[Stored data entries]
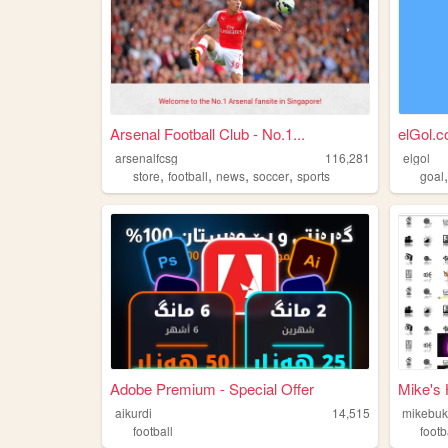
Arsenal Football Club - No.1...
elGol.
arsenalfcsg
116,281
elgol
,
,
,
,
store
football
news
soccer
sports
goal
Adobe Premium - Special Offer
Mike's
aikurdi
14,515
mikebu
football
footb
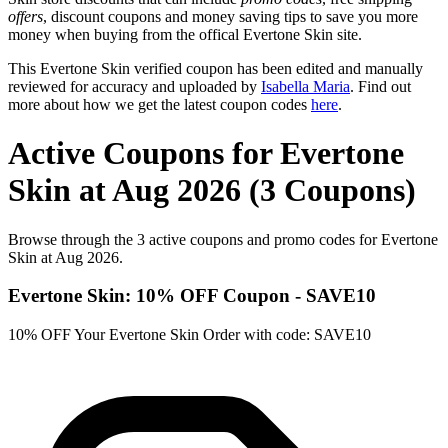
offers
, discount coupons and money saving tips to save you more
money when buying from the offical Evertone Skin site.
This Evertone Skin verified coupon has been edited and manually
reviewed for accuracy and uploaded by
Isabella Maria
. Find out
more about how we get the latest coupon codes
here
.
Active Coupons for Evertone
Skin at Aug 2026 (3 Coupons)
Browse through the 3 active coupons and promo codes for Evertone
Skin at Aug 2026.
Evertone Skin: 10% OFF Coupon - SAVE10
10% OFF Your Evertone Skin Order with code: SAVE10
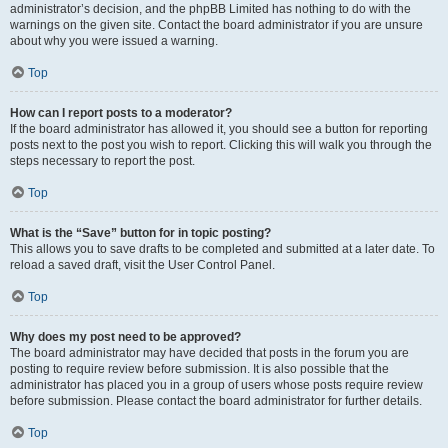
administrator’s decision, and the phpBB Limited has nothing to do with the
warnings on the given site. Contact the board administrator if you are unsure
about why you were issued a warning.
Top
How can I report posts to a moderator?
If the board administrator has allowed it, you should see a button for reporting
posts next to the post you wish to report. Clicking this will walk you through the
steps necessary to report the post.
Top
What is the “Save” button for in topic posting?
This allows you to save drafts to be completed and submitted at a later date. To
reload a saved draft, visit the User Control Panel.
Top
Why does my post need to be approved?
The board administrator may have decided that posts in the forum you are
posting to require review before submission. It is also possible that the
administrator has placed you in a group of users whose posts require review
before submission. Please contact the board administrator for further details.
Top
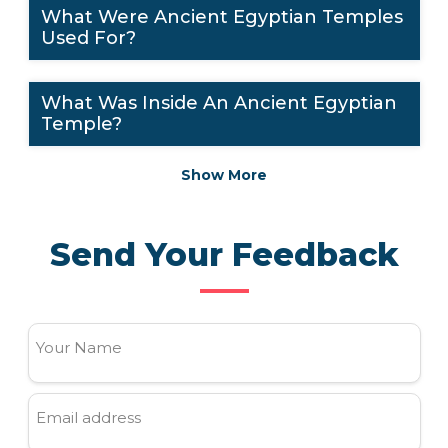
What Were Ancient Egyptian Temples
Used For?
What Was Inside An Ancient Egyptian
Temple?
Show More
Send Your Feedback
Your Name
Email address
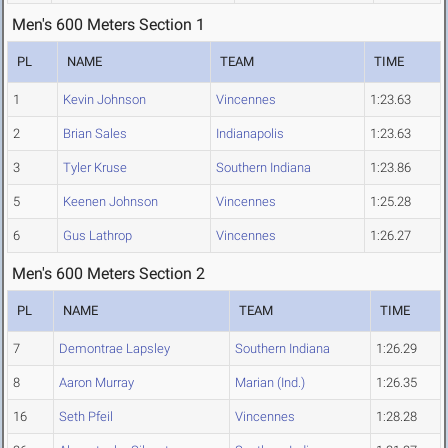
Men's 600 Meters Section 1
PL
NAME
TEAM
TIME
1
Kevin Johnson
Vincennes
1:23.63
2
Brian Sales
Indianapolis
1:23.63
3
Tyler Kruse
Southern Indiana
1:23.86
5
Keenen Johnson
Vincennes
1:25.28
6
Gus Lathrop
Vincennes
1:26.27
Men's 600 Meters Section 2
PL
NAME
TEAM
TIME
7
Demontrae Lapsley
Southern Indiana
1:26.29
8
Aaron Murray
Marian (Ind.)
1:26.35
16
Seth Pfeil
Vincennes
1:28.28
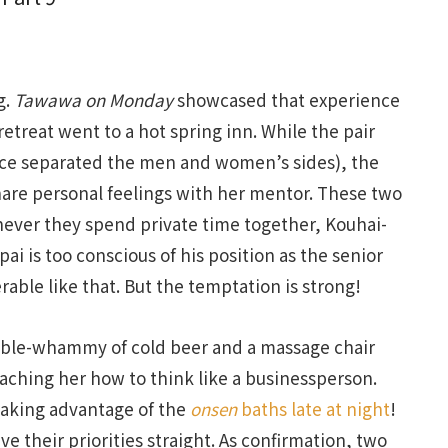
g.
Tawawa on Monday
showcased that experience
reat went to a hot spring inn. While the pair
nce separated the men and women’s sides), the
hare personal feelings with her mentor. These two
ever they spend private time together, Kouhai-
ai is too conscious of his position as the senior
able like that. But the temptation is strong!
ble-whammy of cold beer and a massage chair
eaching her how to think like a businessperson.
aking advantage of the
onsen
baths late at night
!
ve their priorities straight. As confirmation, two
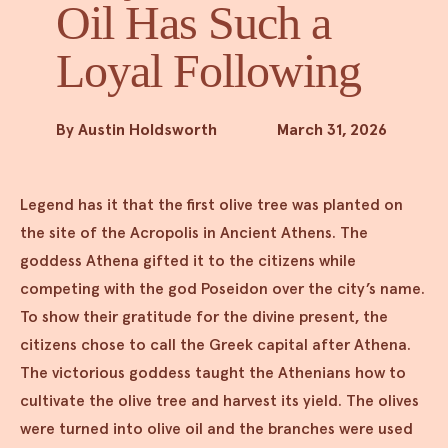
Oil Has Such a
Loyal Following
By Austin Holdsworth
March 31, 2026
Legend has it that the first olive tree was planted on
the site of the Acropolis in Ancient Athens. The
goddess Athena gifted it to the citizens while
competing with the god Poseidon over the city’s name.
To show their gratitude for the divine present, the
citizens chose to call the Greek capital after Athena.
The victorious goddess taught the Athenians how to
cultivate the olive tree and harvest its yield. The olives
were turned into olive oil and the branches were used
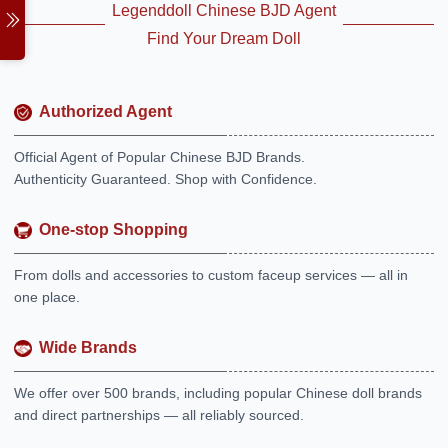
Legenddoll Chinese BJD Agent
Find Your Dream Doll
Authorized Agent
Official Agent of Popular Chinese BJD Brands.
Authenticity Guaranteed. Shop with Confidence.
One-stop Shopping
From dolls and accessories to custom faceup services — all in
one place.
Wide Brands
We offer over 500 brands, including popular Chinese doll brands
and direct partnerships — all reliably sourced.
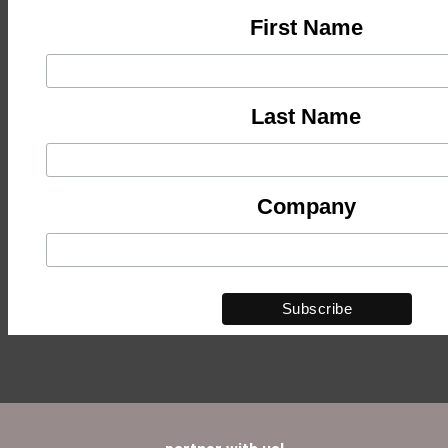
First Name
Last Name
Company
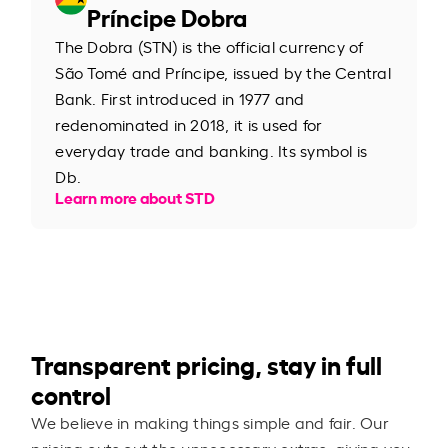
Príncipe Dobra
The Dobra (STN) is the official currency of
São Tomé and Príncipe, issued by the Central
Bank. First introduced in 1977 and
redenominated in 2018, it is used for
everyday trade and banking. Its symbol is
Db.
Learn more about STD
Transparent pricing, stay in full
control
We believe in making things simple and fair. Our
pricing cuts out the unnecessary extras, giving you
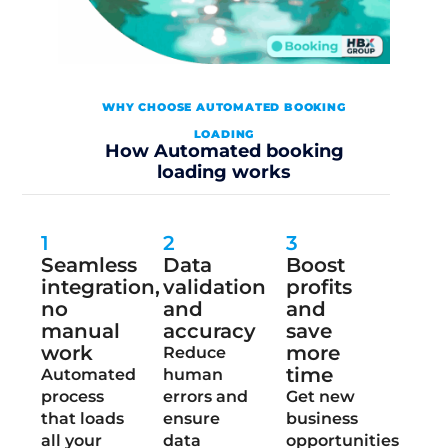
WHY CHOOSE AUTOMATED BOOKING
LOADING
How Automated booking
loading works
1
2
3
Seamless
Data
Boost
integration,
validation
profits
no
and
and
manual
accuracy
save
work
more
Reduce
time
Automated
human
process
errors and
Get new
that loads
ensure
business
all your
data
opportunities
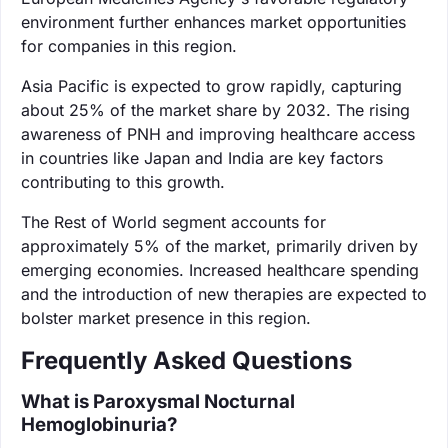
environment further enhances market opportunities
for companies in this region.
Asia Pacific is expected to grow rapidly, capturing
about 25% of the market share by 2032. The rising
awareness of PNH and improving healthcare access
in countries like Japan and India are key factors
contributing to this growth.
The Rest of World segment accounts for
approximately 5% of the market, primarily driven by
emerging economies. Increased healthcare spending
and the introduction of new therapies are expected to
bolster market presence in this region.
Frequently Asked Questions
What is Paroxysmal Nocturnal
Hemoglobinuria?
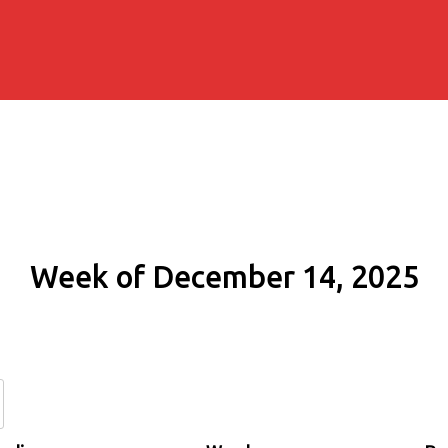
Week of December 14, 2025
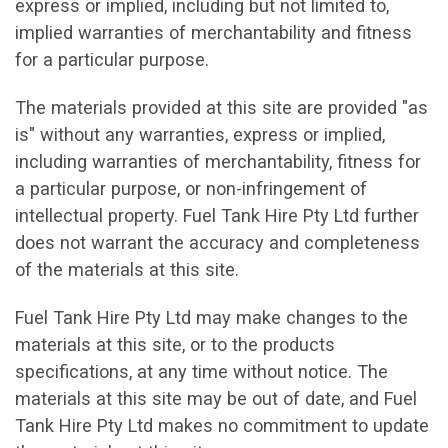
express or implied, including but not limited to,
implied warranties of merchantability and fitness
for a particular purpose.
The materials provided at this site are provided "as
is" without any warranties, express or implied,
including warranties of merchantability, fitness for
a particular purpose, or non-infringement of
intellectual property. Fuel Tank Hire Pty Ltd further
does not warrant the accuracy and completeness
of the materials at this site.
Fuel Tank Hire Pty Ltd may make changes to the
materials at this site, or to the products
specifications, at any time without notice. The
materials at this site may be out of date, and Fuel
Tank Hire Pty Ltd makes no commitment to update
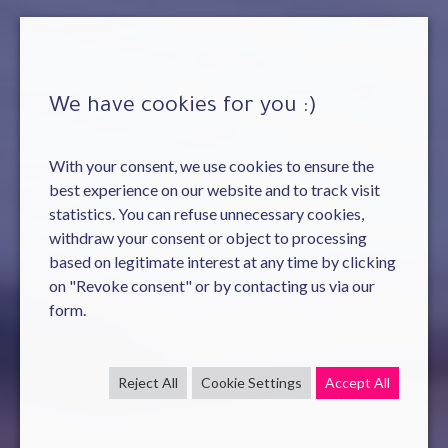
We have cookies for you :)
With your consent, we use cookies to ensure the
best experience on our website and to track visit
statistics. You can refuse unnecessary cookies,
withdraw your consent or object to processing
based on legitimate interest at any time by clicking
on "Revoke consent" or by contacting us via our
form.
Reject All
Cookie Settings
Accept All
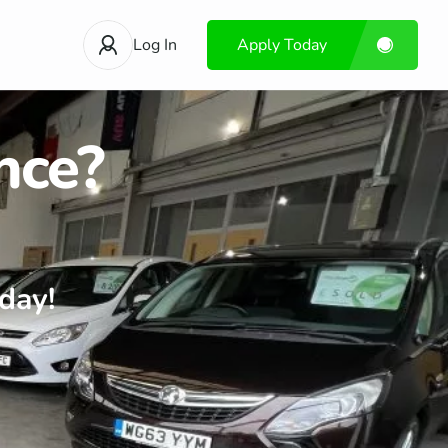
Log In
Apply Today
nce?
day!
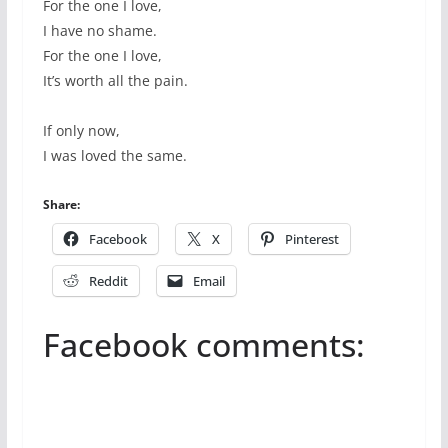
For the one I love,
I have no shame.
For the one I love,
It’s worth all the pain.
If only now,
I was loved the same.
Share:
Facebook
X
Pinterest
Reddit
Email
Facebook comments:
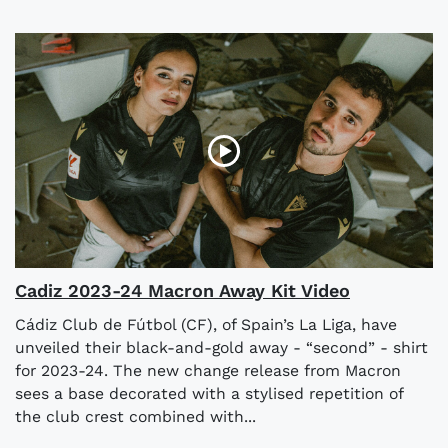
Cadiz 2023-24 Macron Away Kit Video
Cádiz Club de Fútbol (CF), of Spain’s La Liga, have
unveiled their black-and-gold away - “second” - shirt
for 2023-24. The new change release from Macron
sees a base decorated with a stylised repetition of
the club crest combined with...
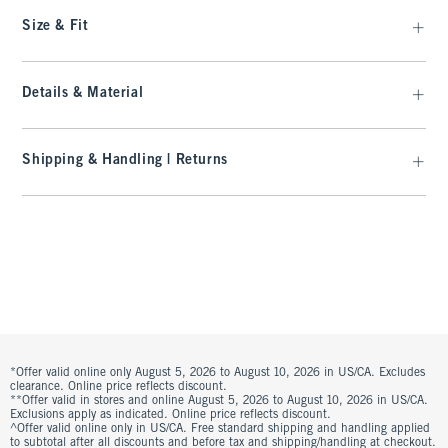
Size & Fit
Details & Material
Shipping & Handling | Returns
*Offer valid online only August 5, 2026 to August 10, 2026 in US/CA. Excludes
clearance. Online price reflects discount.
**Offer valid in stores and online August 5, 2026 to August 10, 2026 in US/CA.
Exclusions apply as indicated. Online price reflects discount.
^Offer valid online only in US/CA. Free standard shipping and handling applied
to subtotal after all discounts and before tax and shipping/handling at checkout.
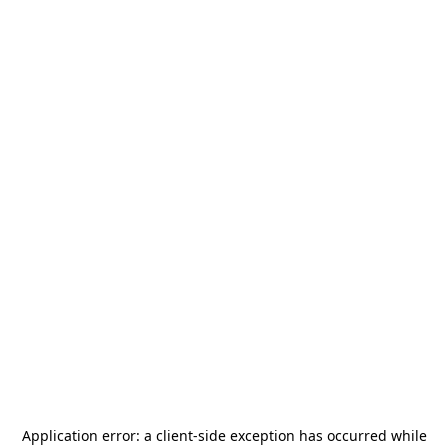
Application error: a
client
-side exception has occurred while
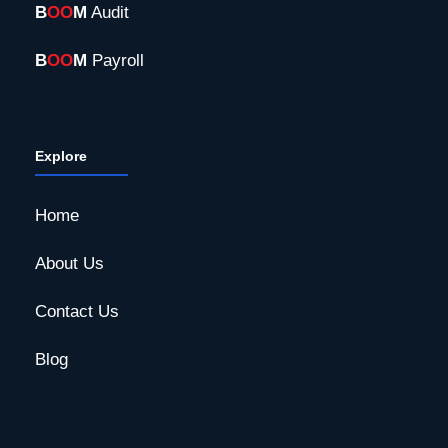
B
OO
M
Audit
B
OO
M
Payroll
Explore
Home
About Us
Contact Us
Blog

## [Exercise objective]
Put the lines of the records above, from the one containing "We have cookies for you :)" down to the one containing "withdraw your consent or object to processing", both included, into a JSON list of strings. Use one string per line and skip blank lines.

## [Solution for this problem]
[
  "We have cookies for you :)",
  "With your consent, we use cookies to ensure the",
  "best experience on our website and to track visit",
  "statistics. You can refuse unnecessary cookies,",
  "withdraw your consent or object to processing"
]